» **Task**
In the data below, swap every instance of "pose line" for "extrinsics line" and write all the lines out again, leaving everything else unchanged.

» **Data for the task**
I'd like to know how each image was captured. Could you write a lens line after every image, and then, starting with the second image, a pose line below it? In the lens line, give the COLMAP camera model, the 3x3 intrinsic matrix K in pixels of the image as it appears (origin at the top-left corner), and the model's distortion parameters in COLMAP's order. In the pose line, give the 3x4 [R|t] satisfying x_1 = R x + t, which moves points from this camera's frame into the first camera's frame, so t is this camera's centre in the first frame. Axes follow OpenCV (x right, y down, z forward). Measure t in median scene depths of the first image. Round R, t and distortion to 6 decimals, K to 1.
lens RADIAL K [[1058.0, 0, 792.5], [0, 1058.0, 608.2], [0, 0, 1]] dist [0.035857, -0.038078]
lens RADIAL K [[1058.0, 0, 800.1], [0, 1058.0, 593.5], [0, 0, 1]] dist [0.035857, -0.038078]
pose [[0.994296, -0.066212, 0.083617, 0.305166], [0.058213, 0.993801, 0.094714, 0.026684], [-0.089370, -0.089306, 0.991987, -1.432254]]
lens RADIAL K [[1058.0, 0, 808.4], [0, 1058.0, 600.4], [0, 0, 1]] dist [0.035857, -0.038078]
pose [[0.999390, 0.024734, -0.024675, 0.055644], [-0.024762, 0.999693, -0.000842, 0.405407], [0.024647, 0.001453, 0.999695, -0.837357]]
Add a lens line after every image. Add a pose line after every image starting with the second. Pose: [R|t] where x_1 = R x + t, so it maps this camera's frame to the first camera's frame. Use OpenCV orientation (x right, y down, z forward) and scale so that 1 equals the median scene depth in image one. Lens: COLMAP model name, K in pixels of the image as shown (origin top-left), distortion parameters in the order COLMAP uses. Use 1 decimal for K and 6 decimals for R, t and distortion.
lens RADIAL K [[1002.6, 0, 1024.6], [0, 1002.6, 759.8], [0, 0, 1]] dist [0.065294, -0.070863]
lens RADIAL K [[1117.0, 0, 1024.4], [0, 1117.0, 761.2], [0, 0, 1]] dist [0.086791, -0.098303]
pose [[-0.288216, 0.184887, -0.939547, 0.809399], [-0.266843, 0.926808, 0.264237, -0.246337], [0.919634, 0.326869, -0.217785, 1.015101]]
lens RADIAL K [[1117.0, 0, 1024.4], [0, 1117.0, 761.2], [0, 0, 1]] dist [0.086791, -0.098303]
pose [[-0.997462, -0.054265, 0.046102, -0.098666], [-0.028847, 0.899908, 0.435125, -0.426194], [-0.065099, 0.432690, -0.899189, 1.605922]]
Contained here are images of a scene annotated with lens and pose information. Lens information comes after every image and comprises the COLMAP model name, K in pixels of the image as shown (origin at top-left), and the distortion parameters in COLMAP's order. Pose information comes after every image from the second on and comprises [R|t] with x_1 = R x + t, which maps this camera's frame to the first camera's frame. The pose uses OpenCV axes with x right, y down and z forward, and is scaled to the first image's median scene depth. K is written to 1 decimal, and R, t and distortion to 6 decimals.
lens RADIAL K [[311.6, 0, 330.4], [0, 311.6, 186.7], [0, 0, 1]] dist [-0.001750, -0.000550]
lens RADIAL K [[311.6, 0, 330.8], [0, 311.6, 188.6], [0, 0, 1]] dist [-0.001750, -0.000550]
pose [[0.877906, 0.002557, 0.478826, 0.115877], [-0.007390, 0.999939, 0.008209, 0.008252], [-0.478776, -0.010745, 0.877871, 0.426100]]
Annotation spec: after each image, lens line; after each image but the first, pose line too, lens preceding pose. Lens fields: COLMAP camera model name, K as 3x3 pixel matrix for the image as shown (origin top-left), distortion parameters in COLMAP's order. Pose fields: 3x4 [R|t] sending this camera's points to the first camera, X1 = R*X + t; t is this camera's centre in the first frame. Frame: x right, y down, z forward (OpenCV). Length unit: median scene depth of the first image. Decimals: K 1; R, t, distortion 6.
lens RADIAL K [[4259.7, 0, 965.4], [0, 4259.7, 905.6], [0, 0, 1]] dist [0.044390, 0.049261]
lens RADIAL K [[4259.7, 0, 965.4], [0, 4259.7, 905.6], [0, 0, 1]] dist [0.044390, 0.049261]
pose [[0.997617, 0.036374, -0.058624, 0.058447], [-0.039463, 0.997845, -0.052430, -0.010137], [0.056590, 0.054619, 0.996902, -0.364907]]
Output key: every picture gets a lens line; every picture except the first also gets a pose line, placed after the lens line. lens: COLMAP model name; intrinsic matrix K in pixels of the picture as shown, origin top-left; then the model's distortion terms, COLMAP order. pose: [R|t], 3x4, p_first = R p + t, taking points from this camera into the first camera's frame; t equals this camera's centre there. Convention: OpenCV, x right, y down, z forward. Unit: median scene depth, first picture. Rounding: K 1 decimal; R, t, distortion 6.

» **Response area**
I'd like to know how each image was captured. Could you write a lens line after every image, and then, starting with the second image, a extrinsics line below it? In the lens line, give the COLMAP camera model, the 3x3 intrinsic matrix K in pixels of the image as it appears (origin at the top-left corner), and the model's distortion parameters in COLMAP's order. In the extrinsics line, give the 3x4 [R|t] satisfying x_1 = R x + t, which moves points from this camera's frame into the first camera's frame, so t is this camera's centre in the first frame. Axes follow OpenCV (x right, y down, z forward). Measure t in median scene depths of the first image. Round R, t and distortion to 6 decimals, K to 1.
lens RADIAL K [[1058.0, 0, 792.5], [0, 1058.0, 608.2], [0, 0, 1]] dist [0.035857, -0.038078]
lens RADIAL K [[1058.0, 0, 800.1], [0, 1058.0, 593.5], [0, 0, 1]] dist [0.035857, -0.038078]
pose [[0.994296, -0.066212, 0.083617, 0.305166], [0.058213, 0.993801, 0.094714, 0.026684], [-0.089370, -0.089306, 0.991987, -1.432254]]
lens RADIAL K [[1058.0, 0, 808.4], [0, 1058.0, 600.4], [0, 0, 1]] dist [0.035857, -0.038078]
pose [[0.999390, 0.024734, -0.024675, 0.055644], [-0.024762, 0.999693, -0.000842, 0.405407], [0.024647, 0.001453, 0.999695, -0.837357]]
Add a lens line after every image. Add a extrinsics line after every image starting with the second. Pose: [R|t] where x_1 = R x + t, so it maps this camera's frame to the first camera's frame. Use OpenCV orientation (x right, y down, z forward) and scale so that 1 equals the median scene depth in image one. Lens: COLMAP model name, K in pixels of the image as shown (origin top-left), distortion parameters in the order COLMAP uses. Use 1 decimal for K and 6 decimals for R, t and distortion.
lens RADIAL K [[1002.6, 0, 1024.6], [0, 1002.6, 759.8], [0, 0, 1]] dist [0.065294, -0.070863]
lens RADIAL K [[1117.0, 0, 1024.4], [0, 1117.0, 761.2], [0, 0, 1]] dist [0.086791, -0.098303]
pose [[-0.288216, 0.184887, -0.939547, 0.809399], [-0.266843, 0.926808, 0.264237, -0.246337], [0.919634, 0.326869, -0.217785, 1.015101]]
lens RADIAL K [[1117.0, 0, 1024.4], [0, 1117.0, 761.2], [0, 0, 1]] dist [0.086791, -0.098303]
pose [[-0.997462, -0.054265, 0.046102, -0.098666], [-0.028847, 0.899908, 0.435125, -0.426194], [-0.065099, 0.432690, -0.899189, 1.605922]]
Contained here are images of a scene annotated with lens and pose information. Lens information comes after every image and comprises the COLMAP model name, K in pixels of the image as shown (origin at top-left), and the distortion parameters in COLMAP's order. Pose information comes after every image from the second on and comprises [R|t] with x_1 = R x + t, which maps this camera's frame to the first camera's frame. The pose uses OpenCV axes with x right, y down and z forward, and is scaled to the first image's median scene depth. K is written to 1 decimal, and R, t and distortion to 6 decimals.
lens RADIAL K [[311.6, 0, 330.4], [0, 311.6, 186.7], [0, 0, 1]] dist [-0.001750, -0.000550]
lens RADIAL K [[311.6, 0, 330.8], [0, 311.6, 188.6], [0, 0, 1]] dist [-0.001750, -0.000550]
pose [[0.877906, 0.002557, 0.478826, 0.115877], [-0.007390, 0.999939, 0.008209, 0.008252], [-0.478776, -0.010745, 0.877871, 0.426100]]
Annotation spec: after each image, lens line; after each image but the first, extrinsics line too, lens preceding pose. Lens fields: COLMAP camera model name, K as 3x3 pixel matrix for the image as shown (origin top-left), distortion parameters in COLMAP's order. Pose fields: 3x4 [R|t] sending this camera's points to the first camera, X1 = R*X + t; t is this camera's centre in the first frame. Frame: x right, y down, z forward (OpenCV). Length unit: median scene depth of the first image. Decimals: K 1; R, t, distortion 6.
lens RADIAL K [[4259.7, 0, 965.4], [0, 4259.7, 905.6], [0, 0, 1]] dist [0.044390, 0.049261]
lens RADIAL K [[4259.7, 0, 965.4], [0, 4259.7, 905.6], [0, 0, 1]] dist [0.044390, 0.049261]
pose [[0.997617, 0.036374, -0.058624, 0.058447], [-0.039463, 0.997845, -0.052430, -0.010137], [0.056590, 0.054619, 0.996902, -0.364907]]
Output key: every picture gets a lens line; every picture except the first also gets a extrinsics line, placed after the lens line. lens: COLMAP model name; intrinsic matrix K in pixels of the picture as shown, origin top-left; then the model's distortion terms, COLMAP order. pose: [R|t], 3x4, p_first = R p + t, taking points from this camera into the first camera's frame; t equals this camera's centre there. Convention: OpenCV, x right, y down, z forward. Unit: median scene depth, first picture. Rounding: K 1 decimal; R, t, distortion 6.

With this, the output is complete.